A realização das eleições presidenciais de 19 de julho de 2026 foi suportada na plenitude com fundos concedidos pelo governo do Japão, em mais de 2 milhões de euros.

No entanto, no último fim de semana a Comissão Eleitoral Nacional reuniu-se com os partidos políticos que concorrem às eleições legislativas, regional e autárquicas de 27 de setembro próximo. O Presidente da CEN avisou que não há dinheiro para a realização das eleições.

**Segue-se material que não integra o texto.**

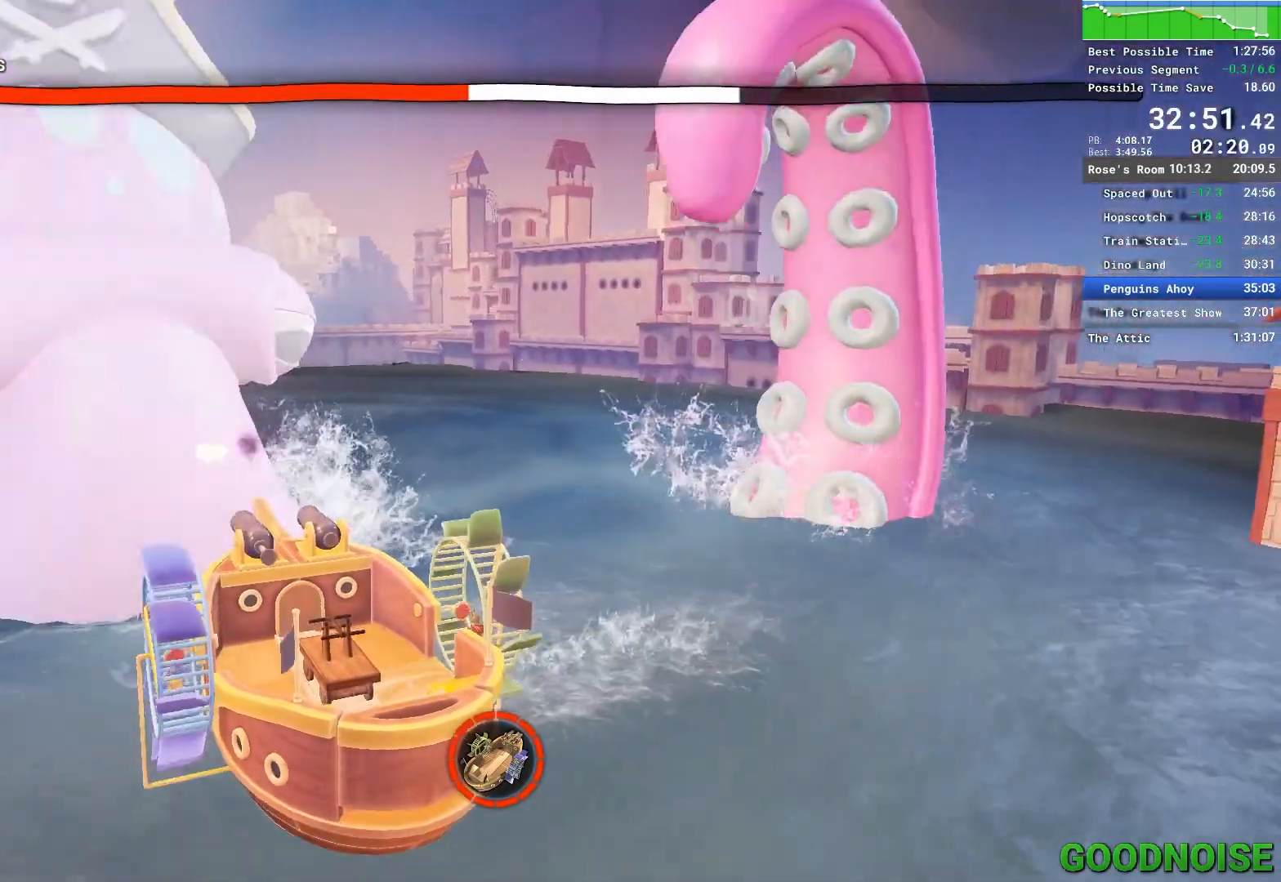
{"keys": ["s"], "mouse": ["left"], "events": [[67, "mouse_left", "up"], [167, "mouse_left", "down"]]}
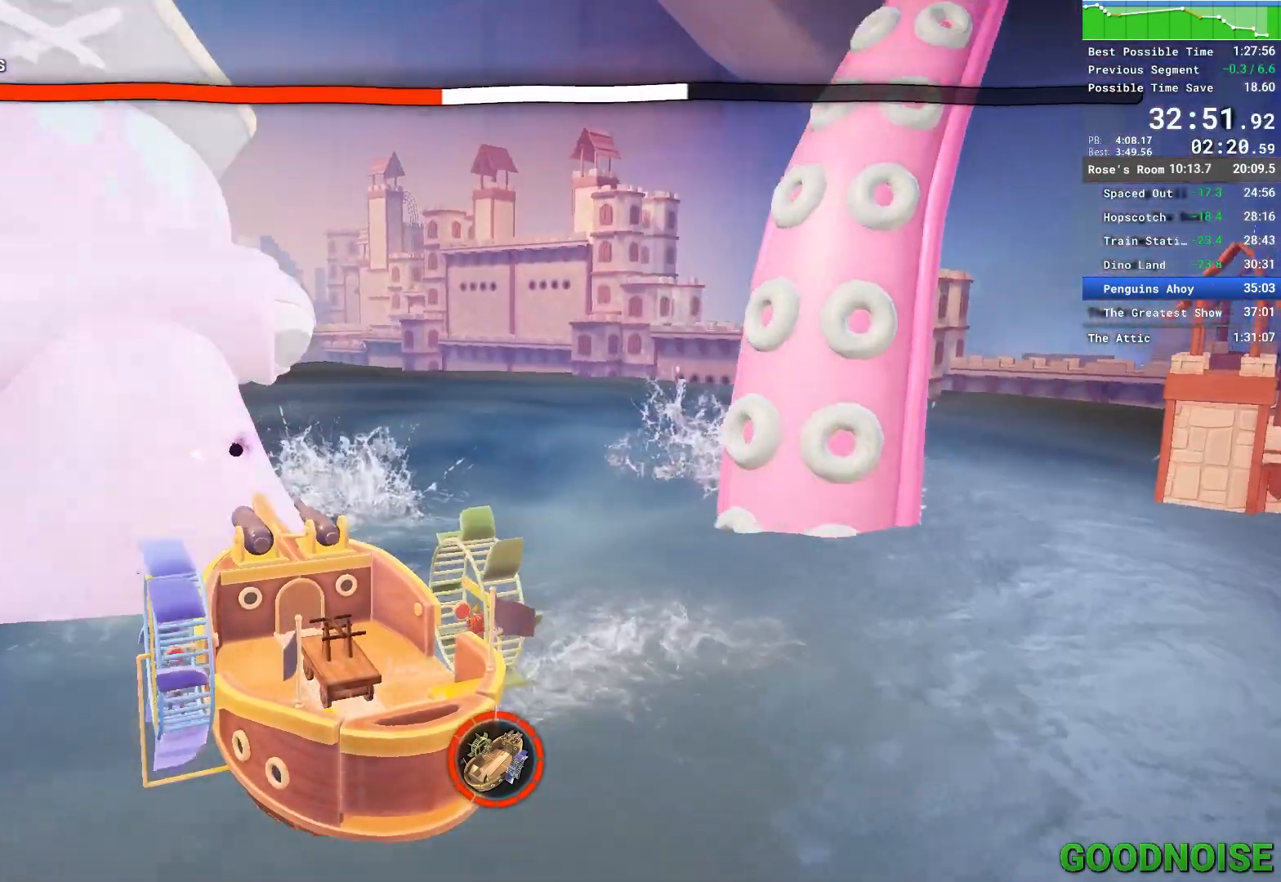
{"keys": ["s"], "mouse": ["left"], "events": [[183, "mouse_left", "up"], [317, "mouse_left", "down"]]}
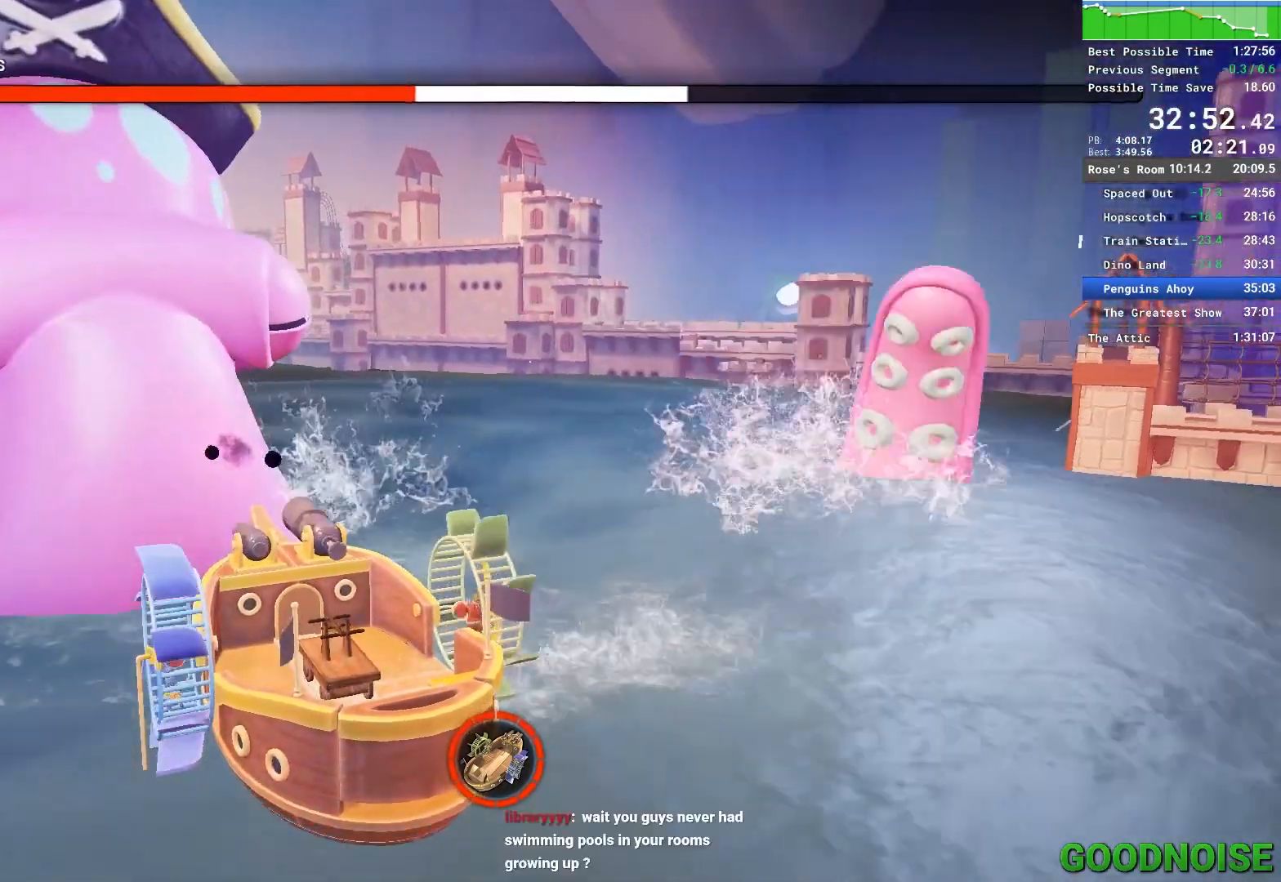
{"keys": ["s"], "mouse": [], "events": [[383, "mouse_left", "up"]]}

«Contrariamente ao que os partidos políticos pensavam que já havia condições financeiras e logísticas para as eleições… dissemos que não, que para as eleições legislativas, autárquicas e regional, ainda não existem recursos para garantir a realização dessas eleições», afirmou Jeudiger Nascimento.
Sem fundos para novas eleições, e com dívidas acumuladas ainda por pagar das eleições presidenciais de 19 de julho.
«O apoio que nós tivemos do Japão foi apenas para as eleições presidenciais, e mesmo para essas eleições presidenciais ainda faltam recursos para fecharmos o pagamento de algumas dívidas, nomeadamente com os membros da comissão eleitoral, com a renda das sedes eleitorais, e com algumas viaturas», explicou o Presidente da Comissão Eleitoral Nacional.
Para as eleições de 27 de setembroJeudiger Nascimento reforçou que «em termos financeiros temos zero dobras para as eleições legislativas, autárquicas e regional».

Os custos da democracia são insuportáveis para o Estado são-tomense. São necessários cerca de mais 2 milhões de euros para a realização das eleições legislativas, regional e autárquicas. Numa altura em que a CEN está entulhada de dívidas resultantes das eleições presidenciais de julho último.
«Para as eleições legislativas a impressão das candidaturas implica a compra de tinteiros, …mas nós já estamos com dívidas com os fornecedores, e então como é que vamos continuar a aumentar as dívidas», desabafou o Presidente da Comissão Eleitoral Nacional.
Segundo a Comissão Eleitoral Nacional, cabe ao governo decidir sobre a alocação da verba necessária para pagar as dívidas das eleições presidenciais e garantir a realização das eleições para os poderes legislativo e autárquico.